Despite Akerlof’s claim that information asymmetries constitute a “market failure” that should be rectified by government intervention, we have seen (especially with development of the Internet) market players create a number of information mechanisms that enable buyers and sellers to make informed decisions.
Criminal trials are not market-based events, but, nonetheless, guilt and innocence depend upon all of the participants – and especially jurors – having correct information presented to them within the rules of due process. People rightfully are disturbed by wrongful convictions.
Prosecutors have huge incentives to convict, and benefits of winning convictions are likely to outweigh any potential costs. More convictions mean electoral victories (many members of Congress are former prosecutors), raises for staff attorneys, and prestige.
The main cost is the levying of legal sanctions for misconduct.
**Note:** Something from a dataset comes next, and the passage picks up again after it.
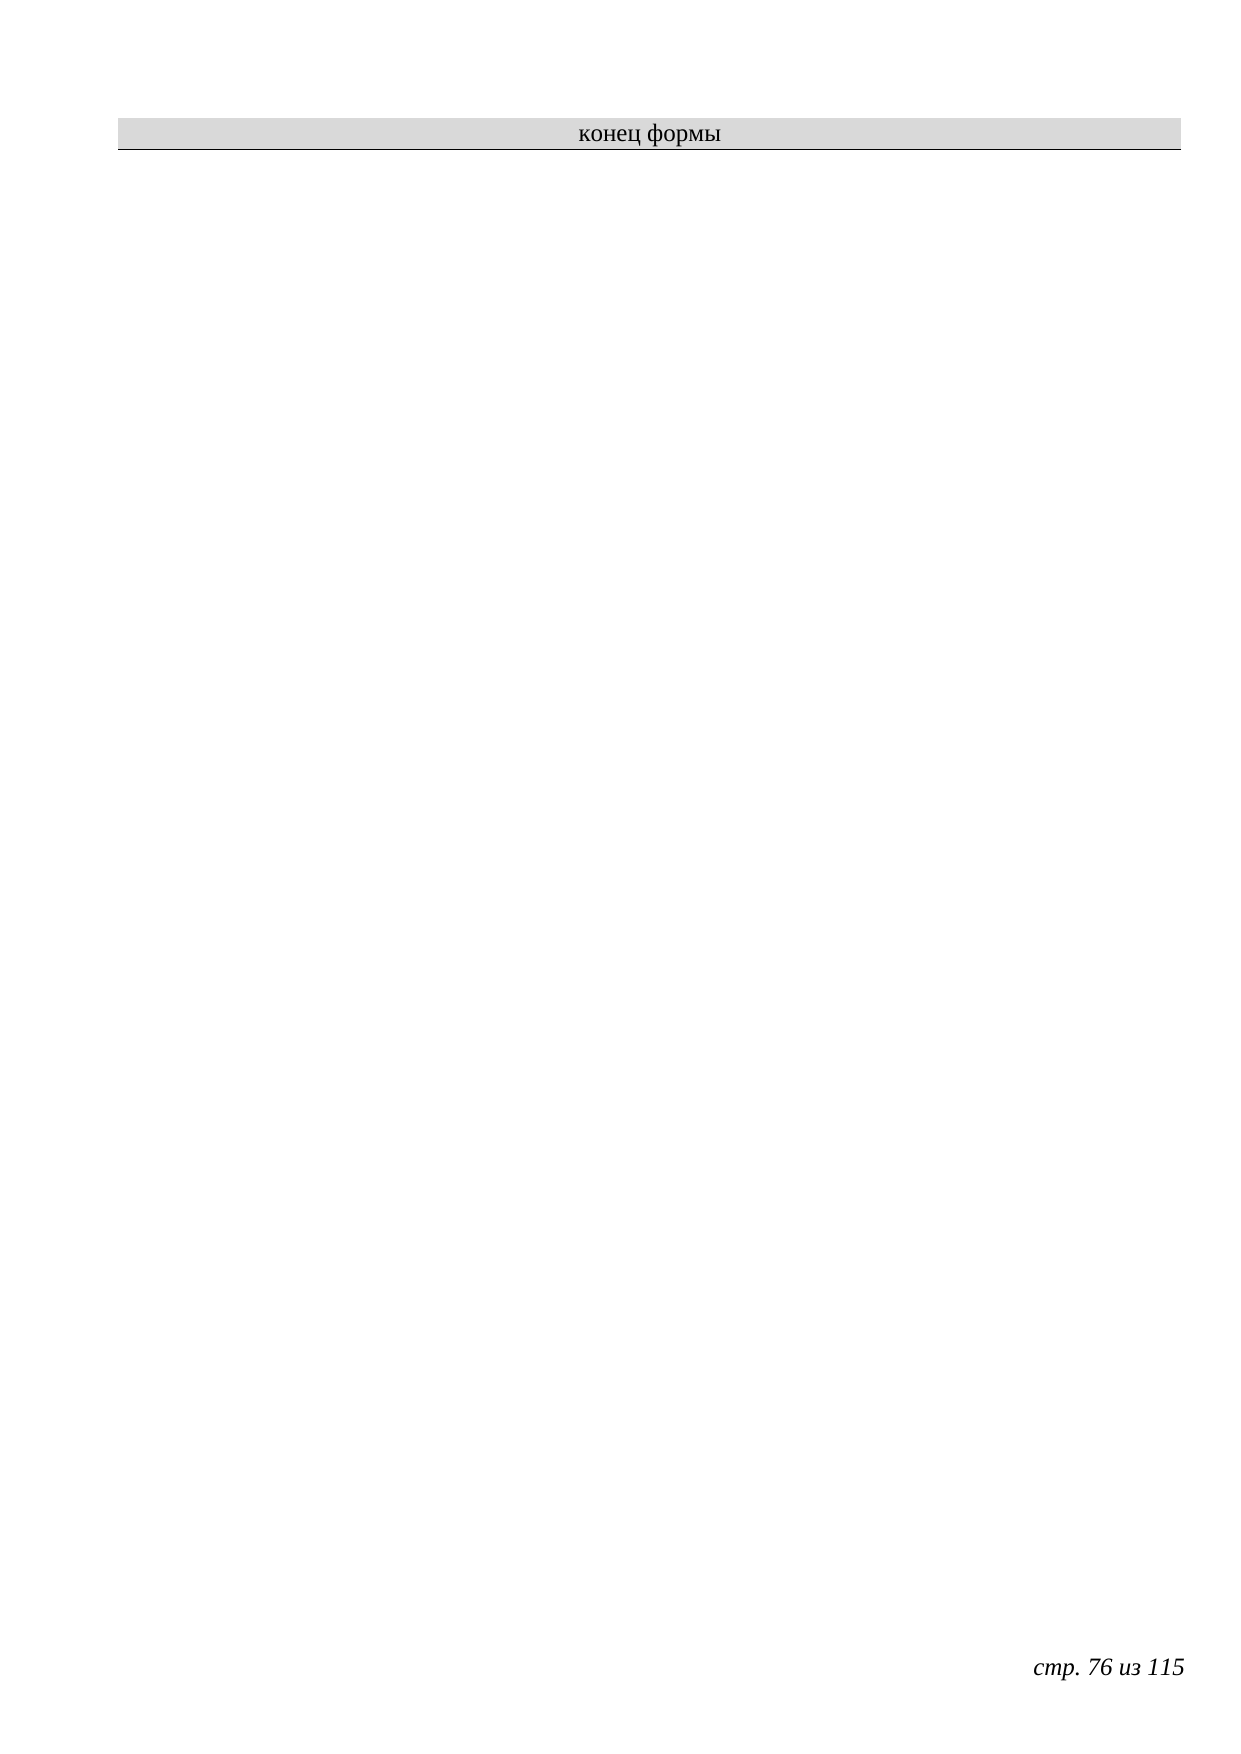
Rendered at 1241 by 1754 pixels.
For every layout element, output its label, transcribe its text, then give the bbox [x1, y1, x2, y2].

However, unlike most professionals that have to weigh the potential costs of lawsuits should they fail to satisfy a customer or client, prosecutors don’t have to worry about lawsuits, and it is extremely rare for prosecutors ever to face any legal sanctions even for the most egregious of behavior.
It isn’t just Pottawattamie. The list is endless. From the infamous Duke Lacrosse Case in which prosecutor Michael Nifong broke state and federal criminal laws but only lost his law license, to the “expert witness” scandals in Mississippi in which Dr. Steven Hayne gave testimony (for the prosecution) in hundreds of criminal cases that many prosecutors knew was false, to the prosecutorial scandals in Orange County, California, we see a reoccurring pattern: prosecutors suborn perjury, lie to judges and jurors, and fabricate evidence favorable to their cases, with the very rare prosecutor ever punished for dishonest conduct.
With the odds ever in their favor, unscrupulous prosecutors are rewarded for lying and presenting false information. Like the stereotypical used car salesman that foists lemons onto hapless customers, the law incentivizes prosecutors to win at all costs, and they do so with frightening regularity.